- **Activity**
The entries that follow include a run beginning at the line with "During the AF" and ending at the line with "Cell ID is requested."; restate that run word for word and leave the rest out.

Stored records:

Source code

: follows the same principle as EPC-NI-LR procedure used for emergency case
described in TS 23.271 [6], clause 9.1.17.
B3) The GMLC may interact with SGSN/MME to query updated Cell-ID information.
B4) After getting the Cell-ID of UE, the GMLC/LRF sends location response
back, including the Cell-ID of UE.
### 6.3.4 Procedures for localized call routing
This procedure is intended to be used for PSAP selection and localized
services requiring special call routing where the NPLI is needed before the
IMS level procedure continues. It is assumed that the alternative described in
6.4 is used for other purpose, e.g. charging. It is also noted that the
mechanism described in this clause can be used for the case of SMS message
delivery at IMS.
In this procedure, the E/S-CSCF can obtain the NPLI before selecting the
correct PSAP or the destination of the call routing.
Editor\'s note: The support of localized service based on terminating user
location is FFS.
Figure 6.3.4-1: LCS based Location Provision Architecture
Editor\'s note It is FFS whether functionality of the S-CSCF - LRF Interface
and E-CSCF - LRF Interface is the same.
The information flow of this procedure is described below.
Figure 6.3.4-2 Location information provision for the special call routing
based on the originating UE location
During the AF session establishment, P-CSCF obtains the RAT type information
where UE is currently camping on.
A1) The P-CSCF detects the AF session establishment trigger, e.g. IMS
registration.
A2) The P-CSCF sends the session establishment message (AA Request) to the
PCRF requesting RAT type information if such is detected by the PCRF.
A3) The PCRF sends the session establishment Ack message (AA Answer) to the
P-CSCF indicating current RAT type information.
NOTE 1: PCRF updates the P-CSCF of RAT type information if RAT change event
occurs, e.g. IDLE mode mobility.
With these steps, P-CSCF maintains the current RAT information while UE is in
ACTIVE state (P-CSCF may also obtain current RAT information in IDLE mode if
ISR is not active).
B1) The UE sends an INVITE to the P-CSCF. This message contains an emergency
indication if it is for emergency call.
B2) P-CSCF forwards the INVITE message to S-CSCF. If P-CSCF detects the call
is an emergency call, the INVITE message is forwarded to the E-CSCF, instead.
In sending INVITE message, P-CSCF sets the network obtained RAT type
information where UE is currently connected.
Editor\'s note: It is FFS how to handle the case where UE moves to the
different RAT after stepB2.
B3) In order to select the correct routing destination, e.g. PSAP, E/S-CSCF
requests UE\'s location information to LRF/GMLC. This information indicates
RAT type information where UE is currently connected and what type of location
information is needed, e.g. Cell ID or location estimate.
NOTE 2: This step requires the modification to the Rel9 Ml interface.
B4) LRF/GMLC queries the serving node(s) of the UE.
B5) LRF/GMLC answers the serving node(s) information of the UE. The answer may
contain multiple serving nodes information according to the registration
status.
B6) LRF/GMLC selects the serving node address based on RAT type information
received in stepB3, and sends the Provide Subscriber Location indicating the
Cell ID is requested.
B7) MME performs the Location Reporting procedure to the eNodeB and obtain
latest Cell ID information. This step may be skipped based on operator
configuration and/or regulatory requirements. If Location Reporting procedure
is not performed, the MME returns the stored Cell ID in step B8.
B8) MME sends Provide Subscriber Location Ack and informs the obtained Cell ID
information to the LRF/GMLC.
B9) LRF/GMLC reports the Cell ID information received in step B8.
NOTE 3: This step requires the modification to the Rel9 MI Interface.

- **Written answer**
During the AF session establishment, P-CSCF obtains the RAT type information
where UE is currently camping on.
A1) The P-CSCF detects the AF session establishment trigger, e.g. IMS
registration.
A2) The P-CSCF sends the session establishment message (AA Request) to the
PCRF requesting RAT type information if such is detected by the PCRF.
A3) The PCRF sends the session establishment Ack message (AA Answer) to the
P-CSCF indicating current RAT type information.
NOTE 1: PCRF updates the P-CSCF of RAT type information if RAT change event
occurs, e.g. IDLE mode mobility.
With these steps, P-CSCF maintains the current RAT information while UE is in
ACTIVE state (P-CSCF may also obtain current RAT information in IDLE mode if
ISR is not active).
B1) The UE sends an INVITE to the P-CSCF. This message contains an emergency
indication if it is for emergency call.
B2) P-CSCF forwards the INVITE message to S-CSCF. If P-CSCF detects the call
is an emergency call, the INVITE message is forwarded to the E-CSCF, instead.
In sending INVITE message, P-CSCF sets the network obtained RAT type
information where UE is currently connected.
Editor\'s note: It is FFS how to handle the case where UE moves to the
different RAT after stepB2.
B3) In order to select the correct routing destination, e.g. PSAP, E/S-CSCF
requests UE\'s location information to LRF/GMLC. This information indicates
RAT type information where UE is currently connected and what type of location
information is needed, e.g. Cell ID or location estimate.
NOTE 2: This step requires the modification to the Rel9 Ml interface.
B4) LRF/GMLC queries the serving node(s) of the UE.
B5) LRF/GMLC answers the serving node(s) information of the UE. The answer may
contain multiple serving nodes information according to the registration
status.
B6) LRF/GMLC selects the serving node address based on RAT type information
received in stepB3, and sends the Provide Subscriber Location indicating the
Cell ID is requested.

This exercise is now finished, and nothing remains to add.